Nie chodził ze mną do piaskownicy, ani na plac zabaw. Nie chodził do szkoły na wywiadówki i nie było go przy mnie, gdy oblałam egzamin na prawo jazdy... Widząc go idącego ulicą raczej nie powinnam wołać: "tatooooo!", choć faktycznie nim jest. Tak, mam tatę księdza. Wie o mnie więcej niż przeciętny tata o swoim dziecku. Cieszy się i jest dumny, gdy opowiadam mu o dobrych rzeczach ze swojego życia. Martwi i troszczy się o mnie, gdy upadam. Podaje rękę, uśmiech, dobre słowo..., otacza modlitwą i błogosławi. Czasem rozmawiamy o miłości Boga, a innym razem jedynie o pogodzie. I choć zapewne nie zna nawet mojej mamy, to tak właśnie - on jest tatą. Tatą duchowym. Tym do zadań specjalnych. Gdy w duszy pojawia się rana - grzech - on jest gotowy by służyć, czasem nawet w środku nocy, albo o nieludzko wczesnym poranku. Nie pozwala mi zginąć w kolejkach do konfesjonału, bo wie, że dusza potrzebuje czegoś więcej, niż "proszę za pokutę dziesiątek różańca...". Nie potępia i nie odrzuca.
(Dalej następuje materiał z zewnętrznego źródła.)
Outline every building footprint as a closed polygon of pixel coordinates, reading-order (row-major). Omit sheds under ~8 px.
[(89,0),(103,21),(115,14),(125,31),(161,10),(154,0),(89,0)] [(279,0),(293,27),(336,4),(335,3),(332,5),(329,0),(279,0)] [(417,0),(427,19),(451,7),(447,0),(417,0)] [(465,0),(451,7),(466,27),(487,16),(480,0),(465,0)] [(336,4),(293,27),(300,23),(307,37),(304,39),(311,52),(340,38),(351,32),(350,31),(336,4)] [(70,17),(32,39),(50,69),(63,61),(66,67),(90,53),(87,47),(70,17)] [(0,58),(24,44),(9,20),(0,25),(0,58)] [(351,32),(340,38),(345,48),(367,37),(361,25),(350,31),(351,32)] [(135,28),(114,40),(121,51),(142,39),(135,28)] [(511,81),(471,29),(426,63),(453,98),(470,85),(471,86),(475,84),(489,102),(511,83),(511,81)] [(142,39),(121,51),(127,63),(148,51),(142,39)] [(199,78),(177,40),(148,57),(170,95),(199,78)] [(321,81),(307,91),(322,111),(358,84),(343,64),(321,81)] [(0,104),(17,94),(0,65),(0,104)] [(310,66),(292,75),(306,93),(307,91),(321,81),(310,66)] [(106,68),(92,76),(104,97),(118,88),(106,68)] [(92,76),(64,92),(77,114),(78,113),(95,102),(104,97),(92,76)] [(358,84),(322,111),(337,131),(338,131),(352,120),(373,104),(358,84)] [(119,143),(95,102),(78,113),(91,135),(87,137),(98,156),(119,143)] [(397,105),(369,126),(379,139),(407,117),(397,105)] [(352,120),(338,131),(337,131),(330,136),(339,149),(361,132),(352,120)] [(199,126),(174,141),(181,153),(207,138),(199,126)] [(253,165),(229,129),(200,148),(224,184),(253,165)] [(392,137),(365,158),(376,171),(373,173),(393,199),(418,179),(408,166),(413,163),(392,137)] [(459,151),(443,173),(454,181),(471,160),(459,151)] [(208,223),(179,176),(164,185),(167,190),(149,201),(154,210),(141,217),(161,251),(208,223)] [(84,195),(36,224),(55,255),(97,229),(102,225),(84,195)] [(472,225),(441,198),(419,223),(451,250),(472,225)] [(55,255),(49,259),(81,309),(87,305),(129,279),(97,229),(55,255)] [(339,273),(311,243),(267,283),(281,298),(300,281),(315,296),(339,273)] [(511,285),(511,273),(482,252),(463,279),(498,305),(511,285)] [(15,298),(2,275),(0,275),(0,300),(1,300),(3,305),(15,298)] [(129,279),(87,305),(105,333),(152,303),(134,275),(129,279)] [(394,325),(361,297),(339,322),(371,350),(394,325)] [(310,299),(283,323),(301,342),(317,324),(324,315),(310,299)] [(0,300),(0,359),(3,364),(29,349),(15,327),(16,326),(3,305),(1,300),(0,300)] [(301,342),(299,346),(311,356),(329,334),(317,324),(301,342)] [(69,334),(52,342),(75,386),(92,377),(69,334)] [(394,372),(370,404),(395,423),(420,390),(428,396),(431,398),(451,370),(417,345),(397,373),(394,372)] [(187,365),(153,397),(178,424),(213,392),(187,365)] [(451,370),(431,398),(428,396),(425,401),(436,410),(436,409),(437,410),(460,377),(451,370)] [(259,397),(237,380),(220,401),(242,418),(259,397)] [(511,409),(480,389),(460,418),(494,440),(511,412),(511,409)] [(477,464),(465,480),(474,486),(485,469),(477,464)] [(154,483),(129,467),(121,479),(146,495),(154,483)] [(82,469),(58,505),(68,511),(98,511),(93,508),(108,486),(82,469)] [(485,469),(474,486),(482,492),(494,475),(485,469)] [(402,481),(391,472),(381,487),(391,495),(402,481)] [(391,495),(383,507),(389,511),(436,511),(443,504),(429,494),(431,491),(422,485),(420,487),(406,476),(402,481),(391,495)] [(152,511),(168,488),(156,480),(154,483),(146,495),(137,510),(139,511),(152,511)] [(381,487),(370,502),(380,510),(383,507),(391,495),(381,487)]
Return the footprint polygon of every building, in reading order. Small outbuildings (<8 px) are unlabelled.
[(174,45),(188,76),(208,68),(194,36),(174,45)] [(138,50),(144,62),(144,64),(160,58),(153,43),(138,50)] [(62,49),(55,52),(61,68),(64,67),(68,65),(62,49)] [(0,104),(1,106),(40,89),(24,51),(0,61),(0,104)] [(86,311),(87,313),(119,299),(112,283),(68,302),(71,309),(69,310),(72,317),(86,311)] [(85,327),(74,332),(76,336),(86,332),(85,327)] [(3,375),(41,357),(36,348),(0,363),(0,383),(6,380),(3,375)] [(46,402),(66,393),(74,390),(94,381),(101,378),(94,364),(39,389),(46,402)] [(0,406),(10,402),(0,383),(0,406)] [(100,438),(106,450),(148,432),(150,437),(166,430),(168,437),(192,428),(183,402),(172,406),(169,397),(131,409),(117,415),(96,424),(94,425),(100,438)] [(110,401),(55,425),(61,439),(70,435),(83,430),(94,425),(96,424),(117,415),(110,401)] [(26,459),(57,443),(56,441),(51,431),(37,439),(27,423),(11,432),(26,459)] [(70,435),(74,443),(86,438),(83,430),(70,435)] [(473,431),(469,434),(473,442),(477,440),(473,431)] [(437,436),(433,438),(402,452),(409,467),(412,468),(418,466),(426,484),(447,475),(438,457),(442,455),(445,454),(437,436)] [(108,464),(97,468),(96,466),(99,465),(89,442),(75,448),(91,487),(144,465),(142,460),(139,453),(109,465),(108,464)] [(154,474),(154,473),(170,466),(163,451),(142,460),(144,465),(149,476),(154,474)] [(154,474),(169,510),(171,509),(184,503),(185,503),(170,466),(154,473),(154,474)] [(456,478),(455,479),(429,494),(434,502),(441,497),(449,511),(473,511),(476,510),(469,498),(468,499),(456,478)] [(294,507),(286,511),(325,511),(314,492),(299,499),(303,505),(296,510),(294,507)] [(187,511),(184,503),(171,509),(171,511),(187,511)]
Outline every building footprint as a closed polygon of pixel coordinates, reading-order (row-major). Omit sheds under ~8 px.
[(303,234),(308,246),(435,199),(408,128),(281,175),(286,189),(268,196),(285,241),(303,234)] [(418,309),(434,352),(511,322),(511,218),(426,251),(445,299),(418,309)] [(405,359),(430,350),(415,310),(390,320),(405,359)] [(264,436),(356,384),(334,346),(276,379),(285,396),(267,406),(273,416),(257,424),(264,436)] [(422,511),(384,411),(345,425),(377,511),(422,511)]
Cierpliwie tłumaczy... A cierpliwości do dzieci (nawet tych jedynie duchowych, a może i w sposób szczególny właśnie do nich) potrzeba bardzo wiele! Pokazuje, jak słuchać Boga, by żyć w coraz większej z Nim jedności. Uczy modlitwy, odkłamuje kłamstwa i jest obecny. Wymaga ode mnie i od siebie, bo jest tatą. Po co to wszystko? By rozwijać się duchowo, by rosnąć w Bogu i odkrywać prawdę. Czasem wystarczy słowo, sms, bym wiedziała, w którą stronę iść i nie zejść na manowce, a w kierunku zbawienia. Dobrze jest móc na każdym zakręcie życia słyszeć o Bożej miłości, która jest zupełnie darmowa, bezwarunkowa i wcale nie muszę sobie na nią zasłużyć. 
Bo tak samo, ja my - rodzice - wkładamy często całe serce w wychowanie naszych pociech - nosząc ich radości, sukcesy, smutki, bóle, pragnąc by dzieci wyrosły na szczęśliwych, porządnych, uczciwych i kochających ludzi, tak samo duchowi ojcowie i duchowe mamy stanowią nieocenione wsparcie w rozwoju człowieka - bez względu na jego wiek. I choć ulepieni z tej samej gliny - często słabi, grzeszni, raniący... (polecam: http://wspolnotaswietegopawla.blogspot.com/2017/11/ksiadz-tez-czowiek.html#more), to jednak powołani przez samego Boga, by jak dobry pasterz prowadzić swe owce tak, by nie zginęły.
Dziękuję Ci Jezu za życie mojego duchowego taty i dziękuję za życie każdego kapłana, który podejmuje trud bycia duchowym tatą.